No, opioids have an inhibitory effect on GABA which causes the disinhibition of DA, leading to moderate increases.

The sedation from opioids is unrelated to GABA. There is more than one way to become sleepy in your body. Adenosine agonists, antihistamines, opioids. All through different mechanisms.

Opioids do not release endorphins.

Stimulation of opioid receptors is enough to produce a rush, other receptor systems aren't needed. Even those on antipsychotics (dopamine receptor antagonists) will experience a rush with IV opioids.

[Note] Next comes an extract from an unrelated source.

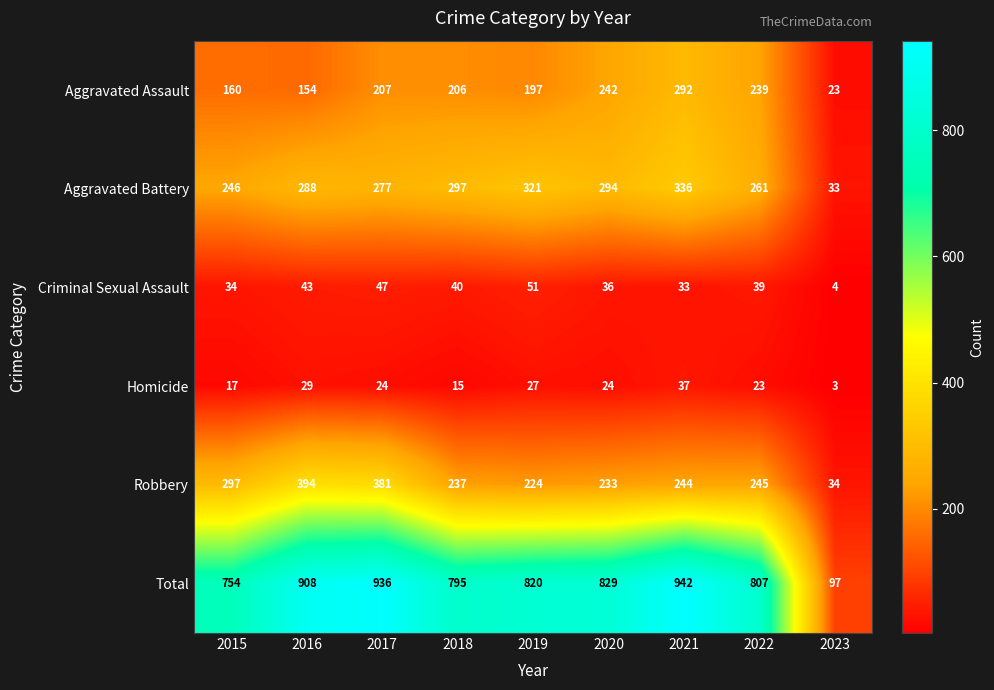

How many data points does each series have?

9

Tramadol's effect on NMDA receptors is rather minimal, I think something like 15% inhibition @ 10um vs. the 80% for ketamine at the same concentration- and ketamine isn't potent at all.
 
No, opioids have an inhibitory effect on GABA which causes the disinhibition of DA, leading to moderate increases.

The sedation from opioids is unrelated to GABA. There is more than one way to become sleepy in your body. Adenosine agonists, antihistamines, opioids. All through different mechanisms.

Opioids do not release endorphins.

Stimulation of opioid receptors is enough to produce a rush, other receptor systems aren't needed. Even those on antipsychotics (dopamine receptor antagonists) will experience a rush with IV opioids.

Tramadol's effect on NMDA receptors is rather minimal, I think something like 15% inhibition @ 10um vs. the 80% for ketamine at the same concentration- and ketamine isn't potent at all.

Quoted for truth.
 
I should have said GABA-B agonists like baclofen instead of benzo's or barbs. Opioids release dopamine by blocking gaba-b.